Meu coração jamais seria descoberto.
Minhas palavras jamais ouvidas.
Meu olhar jamais lançado.
Meu sentimento jamais retribuído se não fosse por minhas aparências amigáveis.
Quisera eu que tudo fosse o contrário.
Que o conteúdo sabido antes mesmo do olhar preconceituoso.
Da aproximação pelo aconchego e não pelas marcas.
Da paixão por identidade e não por cor.
Porém isto nunca aconteceu, tampouco acontecerá.
E foram pelas aparências, pelas imagens, pelos nomes que as vidas se construíram.
E eu, em meio a tudo isto, não pude evitar de me utilizar destas mesmas artimanhas.
Acabei sendo eu meu próprio cartão de visita.
Trajo-me bem por isto: para que desejem que eu esteja por perto e que se aproximem.
Afinal, se me descuido, julgar-me-ão sujo e talvez, meu conteúdo, vasto e rico, nem seja conhecido.

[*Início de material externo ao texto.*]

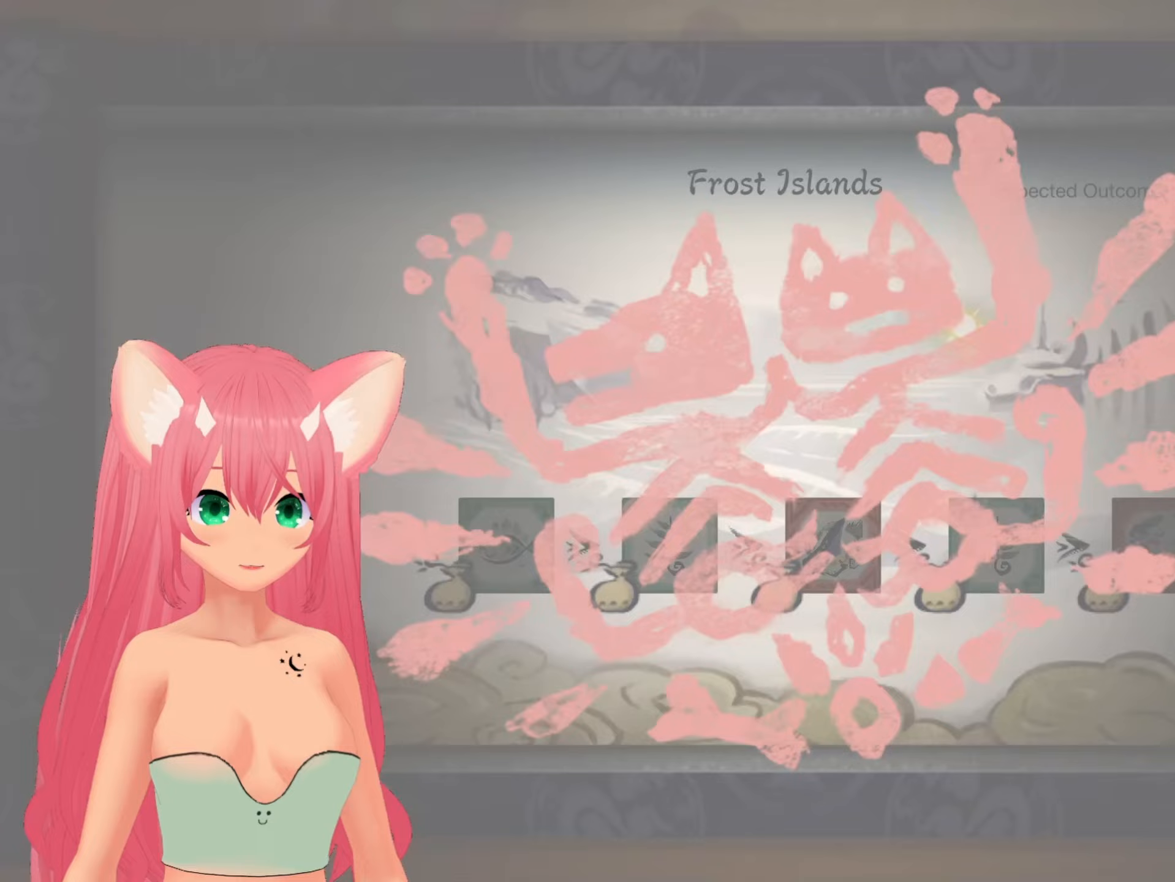
Gameplay with a controller (Nintendo layout); each line is a JSON object with the inputs held at the frame after it. "events" lists button and stick changes between this image and that frame as [ms after this image, input, new state], when the widget could be followed in between. Not read: L3 R3.
{"buttons": [], "left_stick": "up", "right_stick": "up", "events": [[483, "left_stick", "up"], [483, "right_stick", "up"]]}
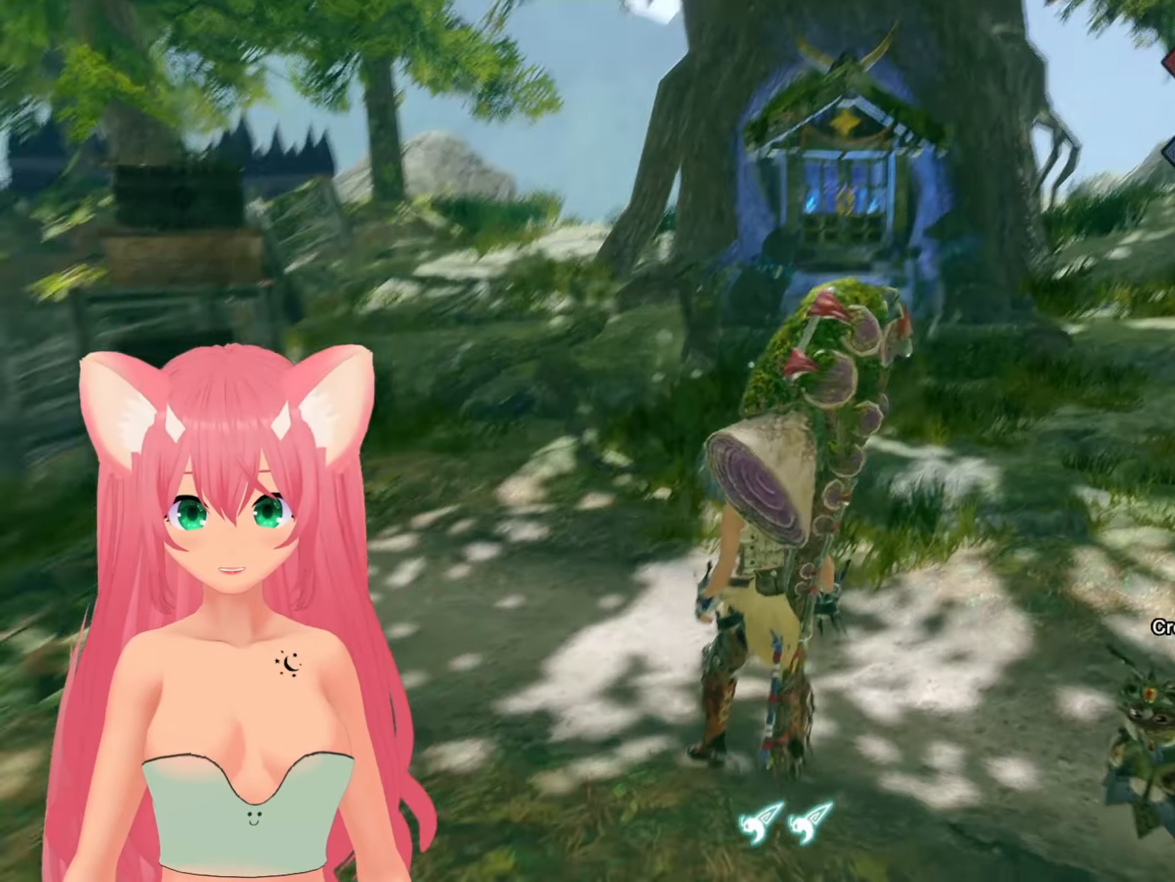
{"buttons": [], "left_stick": "up", "right_stick": "center", "events": [[67, "right_stick", "center"]]}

segunda-feira, 22 de março de 2010

Fardos

Tantas foram as coisas que deixei para trás.
Não as pude carregar.
Meu corpo pequeno não aguentaria tanto peso nas costas, além do meu próprio.
Foram capas, máscaras, pessoas que cruzei no caminho de vinda que optei por deixar. Porém elas inscreveram em mim.
Marcas, rabiscos, etc.
Minha sorte é ser só um e assim, carrego coisas suficientes apenas para um.
Sorte é não ter mais dois ou três pares de braços, pois carregaria coisas desnecessárias.
Pudera eu ter apenas um e não um par, pois assim ou comeria ou beberia... ou fumaria ou beberia... ou apartaria um mão qualquer ou beberia...
Desta vez reconheço a minha fragilidade. Apenas um não carrega a sobrevivência sozinho e assim, precisa de outrem para viver.
Ninguém é o que é sozinho. Ninguém consegue viver sozinho. Ninguém sorri para si.
Sorte minha não ser um baú para estocar lembranças.
As boas, as más, as imparciais.
Um sim, um não, um irrelevante.

sábado, 6 de março de 2010

O Cego

Eu poderia ver como o cego vê: de um degrau menos impuro possível do mundo.
Um ver imparcial, sem pretender ver a beleza visível aos olhos e dessa forma, não me corromperia por alguém que tem os dentes mais alvos do que outros.
Eu também não perceberia a cor da pele e assim, escaparia automaticamente da rotulação social que há entre aqueles coloridos. Eu ouviria apenas a voz e dessa forma, apenas me aproximaria das mais doces possíveis e perceberia que não é a cor que nos define e sim aquilo que proferimos em alguma mansidão.
Eu não veria a ruína dos homens, tampouco avistaria as flores já bruxuleantes, sangrando, envergadas. Eu apenas sentiria. E seria dotado de emoção e por isto, saberia melhor conduzir minhas tormentas.
Não veria sequer um dia cinzento, apenas notaria-o como um dia mais fresco, onde o sol não apareceu completamente para castigar a todos. As nuvens percorreriam os céus sem que eu as notasse. Um dia nublado não faria meu humor deprimir, nem mesmo um dia de sol faria meu humor se alegrar.
Quando eu tiver o olhar e ver do cego, mesmo que pareça insano e impossível, eu poderei me libertar de todo e qualquer preconceito que ainda resiste nos péssimos produtos que consumo deste mundo que quer me vender cada vez mais.
Quando eu possuir discernimento suficiente para ver como o cego, então terei iluminado minha visão, e meu coração neste momento terá se enobrecido e não mais será necessário que eu seja cego para ver como ele vê.
Terei em mãos todas as ferramentas para cegar o mundo aos poucos. Não preciso que todos estejam para então eu me encontrar, quando eu mesmo esteja cego. Preciso apenas de mais um cego, para que ajude-me ver aquilo que ainda resisto.
Eu vejo muito e meu olhar e ver é muito superficial, muito embora ele pareça ser profundo. Talvez eu esteja atado à superficialidade de tudo que seja profundo.
Quando eu for cego, só então eu passarei a ver as coisas despretensiosamente.